■ **EXERCISE DETAILS**:
Retype exactly the lines from the one that contains "left wrist: (116, 311)" through the final line of the material below, and add nothing else.

■ **DATA SUPPLIED**:
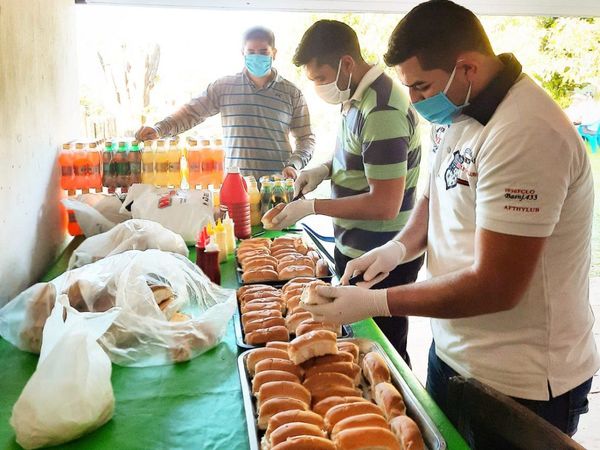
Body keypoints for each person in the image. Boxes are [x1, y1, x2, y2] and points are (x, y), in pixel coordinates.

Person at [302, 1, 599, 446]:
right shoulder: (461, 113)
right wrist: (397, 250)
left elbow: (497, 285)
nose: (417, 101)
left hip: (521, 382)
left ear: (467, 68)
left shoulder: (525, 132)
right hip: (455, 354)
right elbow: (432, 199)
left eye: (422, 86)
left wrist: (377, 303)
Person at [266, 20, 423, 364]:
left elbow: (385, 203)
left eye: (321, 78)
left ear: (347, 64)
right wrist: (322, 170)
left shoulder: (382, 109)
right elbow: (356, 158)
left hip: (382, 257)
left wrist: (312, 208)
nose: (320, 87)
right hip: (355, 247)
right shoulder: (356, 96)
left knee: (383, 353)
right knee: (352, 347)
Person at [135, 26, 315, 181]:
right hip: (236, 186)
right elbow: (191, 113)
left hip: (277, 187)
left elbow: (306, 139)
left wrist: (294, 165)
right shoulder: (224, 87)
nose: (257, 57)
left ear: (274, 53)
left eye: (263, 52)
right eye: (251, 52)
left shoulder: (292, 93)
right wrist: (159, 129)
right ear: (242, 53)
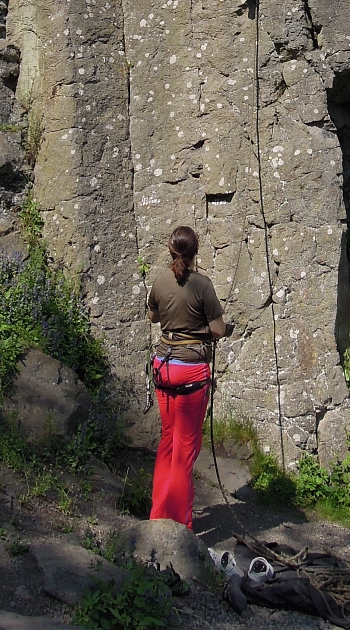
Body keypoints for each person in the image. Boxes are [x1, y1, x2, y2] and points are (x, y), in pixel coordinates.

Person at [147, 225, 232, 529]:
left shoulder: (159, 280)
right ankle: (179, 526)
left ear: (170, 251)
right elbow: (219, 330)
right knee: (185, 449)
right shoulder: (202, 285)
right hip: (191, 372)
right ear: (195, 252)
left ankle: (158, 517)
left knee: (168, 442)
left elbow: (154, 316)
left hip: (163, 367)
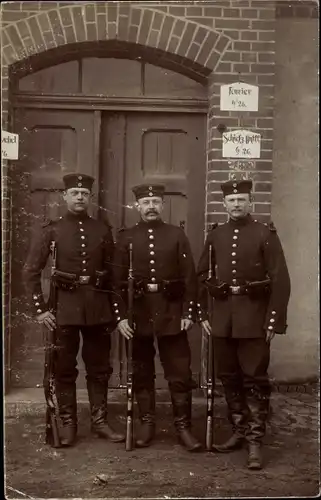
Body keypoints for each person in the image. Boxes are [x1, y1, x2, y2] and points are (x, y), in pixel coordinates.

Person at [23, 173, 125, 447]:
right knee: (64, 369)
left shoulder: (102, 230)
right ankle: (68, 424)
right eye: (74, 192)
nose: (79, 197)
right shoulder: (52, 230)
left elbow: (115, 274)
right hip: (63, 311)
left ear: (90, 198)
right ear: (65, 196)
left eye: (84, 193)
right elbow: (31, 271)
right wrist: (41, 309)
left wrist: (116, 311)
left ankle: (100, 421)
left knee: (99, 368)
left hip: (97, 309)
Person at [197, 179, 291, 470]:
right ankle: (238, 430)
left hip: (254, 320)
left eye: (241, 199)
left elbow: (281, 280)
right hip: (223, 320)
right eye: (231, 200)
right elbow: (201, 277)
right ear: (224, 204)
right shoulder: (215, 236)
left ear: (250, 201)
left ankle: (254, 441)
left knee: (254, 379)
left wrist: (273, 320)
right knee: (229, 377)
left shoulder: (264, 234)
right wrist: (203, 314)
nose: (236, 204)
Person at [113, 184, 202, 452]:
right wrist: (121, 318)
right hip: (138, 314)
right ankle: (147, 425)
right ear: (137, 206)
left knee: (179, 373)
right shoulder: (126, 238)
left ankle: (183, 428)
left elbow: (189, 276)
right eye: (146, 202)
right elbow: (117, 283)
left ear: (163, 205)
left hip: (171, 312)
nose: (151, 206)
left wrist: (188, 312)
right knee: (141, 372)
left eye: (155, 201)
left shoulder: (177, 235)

■ **EXERCISE OUTPUT**:
left wrist: (116, 311)
left ankle: (100, 421)
left knee: (99, 368)
left hip: (97, 309)
Person at [197, 179, 291, 470]:
right ankle: (238, 430)
left hip: (254, 320)
left eye: (241, 199)
left elbow: (281, 280)
right hip: (223, 320)
right eye: (231, 200)
right elbow: (201, 277)
right ear: (224, 204)
right shoulder: (215, 236)
left ear: (250, 201)
left ankle: (254, 441)
left knee: (254, 379)
left wrist: (273, 320)
right knee: (229, 377)
left shoulder: (264, 234)
right wrist: (203, 314)
nose: (236, 204)
Person at [113, 184, 202, 452]:
right wrist: (121, 318)
right hip: (138, 314)
right ankle: (147, 425)
right ear: (137, 206)
left knee: (179, 373)
right shoulder: (126, 238)
left ankle: (183, 428)
left elbow: (189, 276)
right eye: (146, 202)
right elbow: (117, 283)
left ear: (163, 205)
left hip: (171, 312)
nose: (151, 206)
left wrist: (188, 312)
right knee: (141, 372)
left eye: (155, 201)
left shoulder: (177, 235)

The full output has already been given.